→ **REQUIREMENT**: From the line containing "energy. Vineyards pair" down to the last line of the records below, give every line again without any change.

BEGIN INPUT MATERIAL

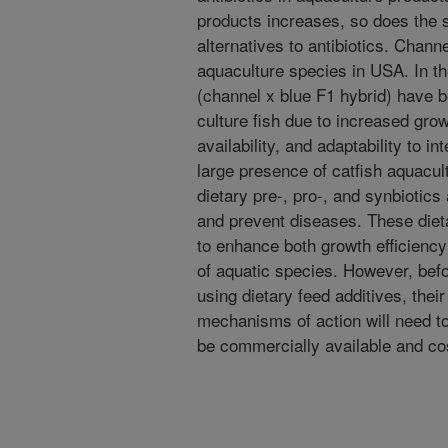
products increases, so does the s
alternatives to antibiotics. Channe
aquaculture species in USA. In the
(channel x blue F1 hybrid) have 
culture fish due to increased gr
availability, and adaptability to 
large presence of catfish aquacult
dietary pre-, pro-, and synbiotics
and prevent diseases. These diet
to enhance both growth efficiency
of aquatic species. However, bef
using dietary feed additives, the
mechanisms of action will need t
be commercially available and cos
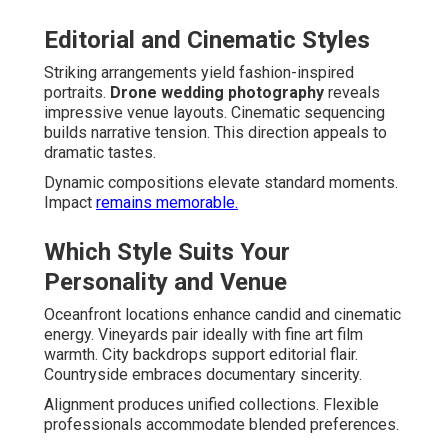
Editorial and Cinematic Styles
Striking arrangements yield fashion-inspired
portraits.
Drone wedding photography
reveals
impressive venue layouts. Cinematic sequencing
builds narrative tension. This direction appeals to
dramatic tastes.
Dynamic compositions elevate standard moments.
Impact
remains memorable.
Which Style Suits Your
Personality and Venue
Oceanfront locations enhance candid and cinematic
energy. Vineyards pair ideally with fine art film
warmth. City backdrops support editorial flair.
Countryside embraces documentary sincerity.
Alignment produces unified collections. Flexible
professionals accommodate blended preferences.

END INPUT MATERIAL

→ **RESPONSE TO THIS TASK**:
energy. Vineyards pair ideally with fine art film
warmth. City backdrops support editorial flair.
Countryside embraces documentary sincerity.
Alignment produces unified collections. Flexible
professionals accommodate blended preferences.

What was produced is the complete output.